ABSTRACT
Background Copy-number variations (CNVs) have been associated with rare and debilitating genomic syndromes but their impact on health later in life in the general population remains poorly described.
Methods Assessing four modes of CNV action, we performed genome-wide association scans (GWASs) between the copy-number of CNV-proxy probes and 60 curated ICD-10 based clinical diagnoses in 331,522 unrelated white UK Biobank participants with replication in the Estonian Biobank.
Results We identified 73 signals involving 40 diseases, all of which indicating that CNVs increased disease risk and caused earlier onset. Even after correcting for these signals, a higher CNV burden increased risk for 18 disorders, mainly through the number of deleted genes, suggesting a polygenic CNV architecture. Number and identity of genes disturbed by CNVs affected their pathogenicity, with many associations being supported by colocalization with both common and rare single nucleotide variant association signals. Dissection of association signals provided insights into the epidemiology of known gene-disease pairs (e.g., deletions in BRCA1 and LDLR increased risk for ovarian cancer and ischemic heart disease, respectively), clarified dosage mechanisms of action (e.g., both increased and decreased dosage of 17q12 impacts renal health), and identified putative causal genes (e.g., ABCC6 for kidney stones). Characterization of the pleiotropic pathological consequences of recurrent CNVs at 15q13, 16p13.11, 16p12.2, and 22q11.2 in adulthood indicated variable expressivity of these regions and the involvement of multiple genes.
Conclusions Our results shed light on the prominent role of CNVs in determining common disease susceptibility within the general population and provide actionable insights allowing to anticipate later-onset comorbidities in carriers of recurrent CNVs.

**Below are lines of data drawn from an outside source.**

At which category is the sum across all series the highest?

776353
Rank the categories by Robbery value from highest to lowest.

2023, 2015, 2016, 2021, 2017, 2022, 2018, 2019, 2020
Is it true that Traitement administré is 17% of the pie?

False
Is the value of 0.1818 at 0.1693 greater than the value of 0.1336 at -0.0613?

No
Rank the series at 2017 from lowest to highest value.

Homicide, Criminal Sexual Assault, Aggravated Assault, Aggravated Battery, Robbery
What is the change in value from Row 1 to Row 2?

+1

Competing Interest Statement
Sven Ojavee is an employee of MSD at the time of the submission; contribution to the research occurred during the affiliation at the University of Lausanne.
Funding Statement
The study was funded by the Swiss National Science Foundation (31003A_182632, Alexandre Reymond; 310030_189147, Zoltán Kutalik), Horizon2020 Twinning projects (ePerMed 692145, Alexandre Reymond), the Estonian Research Council (PRG687, Maarja Jõeloo and Reedik Mägi), and the Department of Computational Biology (Zoltán Kutalik) and the Center for Integrative Genomics (Alexandre Reymond) from the University of Lausanne.
Author Declarations
I confirm all relevant ethical guidelines have been followed, and any necessary IRB and/or ethics committee approvals have been obtained.
Yes
The details of the IRB/oversight body that provided approval or exemption for the research described are given below:
UK Biobank (UKBB) data were accessed through application #16389 and all participants signed a broad informed consent form. Estonian Biobank (EstBB) activities are regulated by the Human Genes Research Act, which was adopted in 2000 specifically for the operations of the EstBB. Analyses were carried out under ethical approval 1.1-12/624 from the Estonian Committee on Bioethics and Human Research (Estonian Ministry of Social Affairs), using data according to release application 3-10/GI/34668 [20/12/2022]. All participants signed a broad informed consent form.

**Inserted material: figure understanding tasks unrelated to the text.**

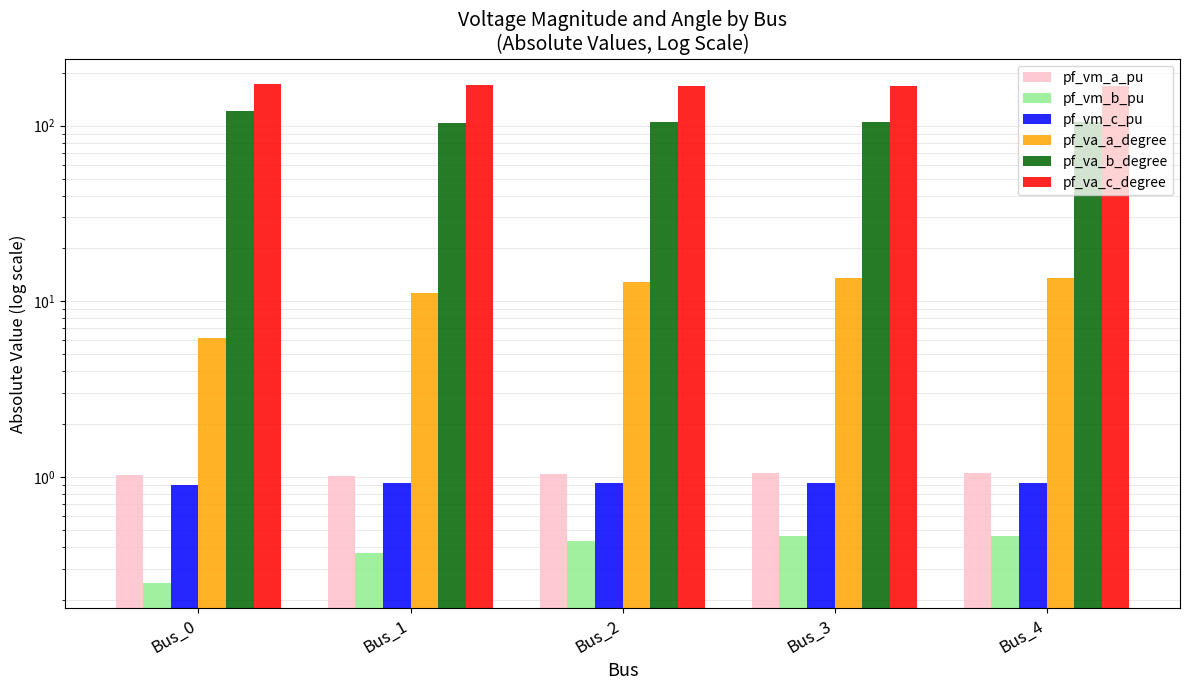

Which has a higher value, Bus_1 or Bus_0?

Bus_0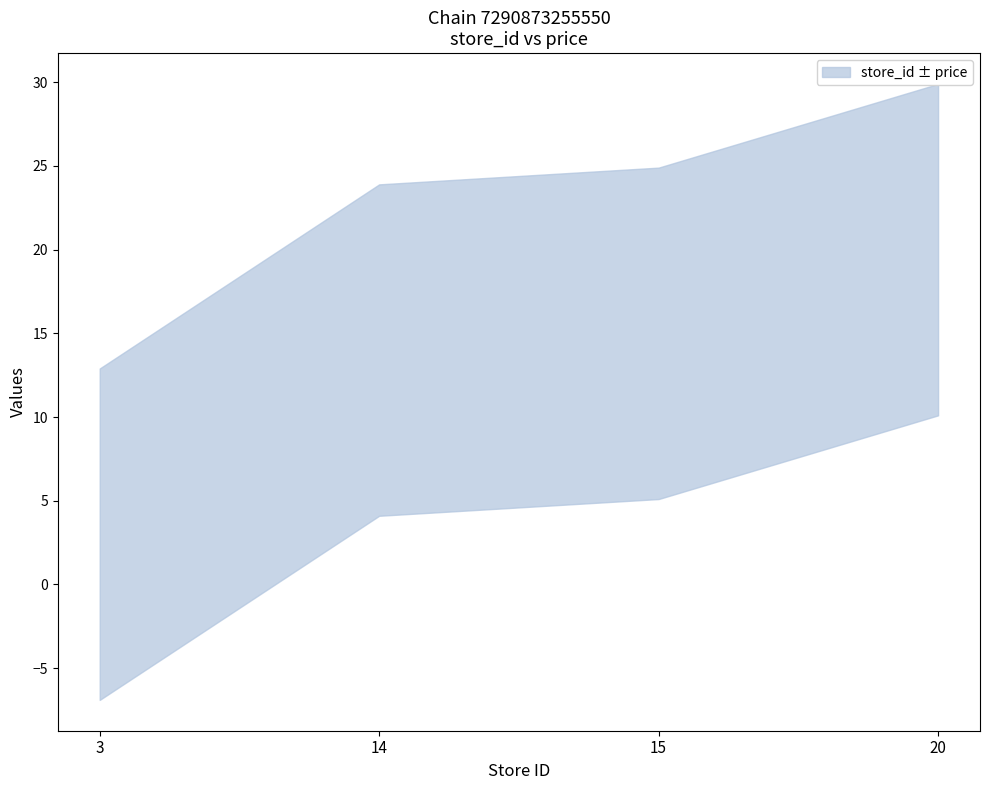

How many lines are shown in the chart?

1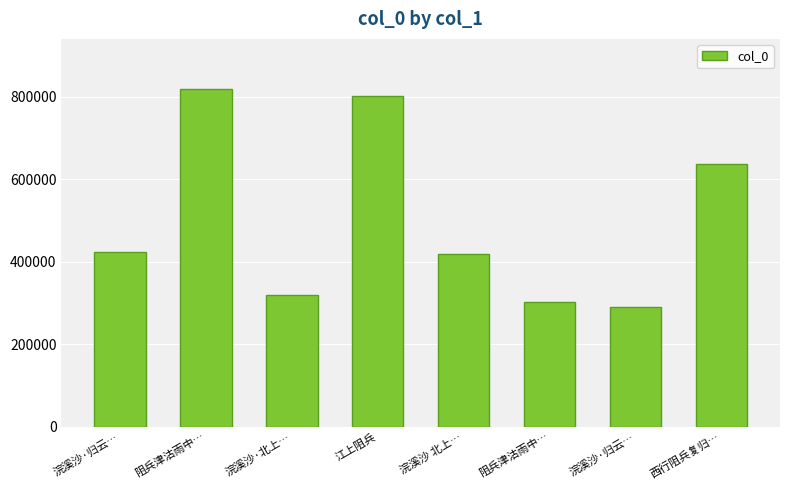

Is it true that the value at 浣溪沙 北上… is 418878?

True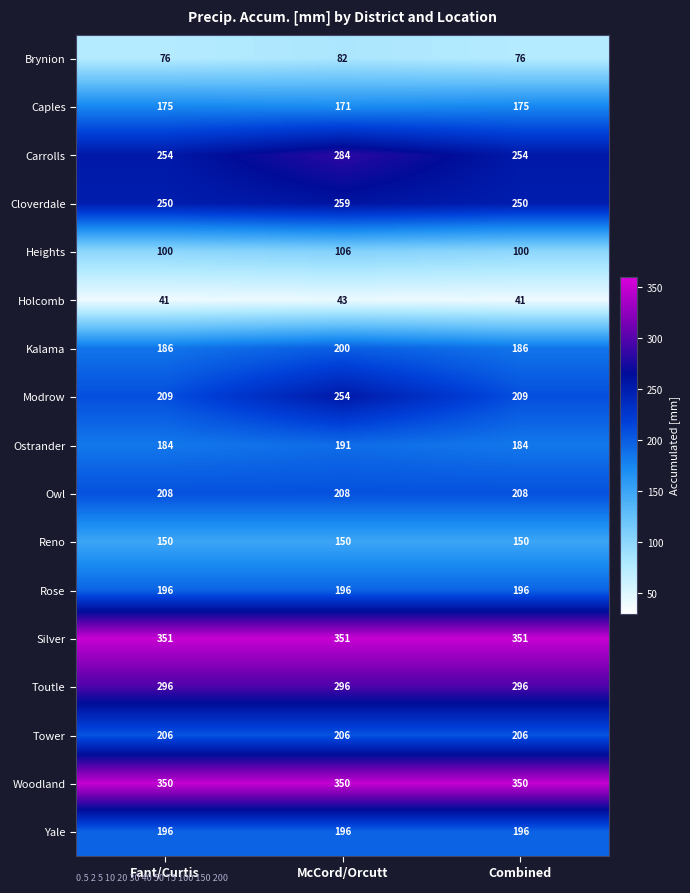

What is the average value of the Woodland series?

350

I confirm that all necessary patient/participant consent has been obtained and the appropriate institutional forms have been archived, and that any patient/participant/sample identifiers included were not known to anyone (e.g., hospital staff, patients or participants themselves) outside the research group so cannot be used to identify individuals.
Yes
I understand that all clinical trials and any other prospective interventional studies must be registered with an ICMJE-approved registry, such as ClinicalTrials.gov. I confirm that any such study reported in the manuscript has been registered and the trial registration ID is provided (note: if posting a prospective study registered retrospectively, please provide a statement in the trial ID field explaining why the study was not registered in advance).
Yes
I have followed all appropriate research reporting guidelines, such as any relevant EQUATOR Network research reporting checklist(s) and other pertinent material, if applicable.
Yes
Footnotes
Data Availability
All data used in this study are publicly available, as described in the methods. CNV-GWAS summary statistics (UKBB) will be deposited on the GWAS Catalog upon publication and are available upon request until then.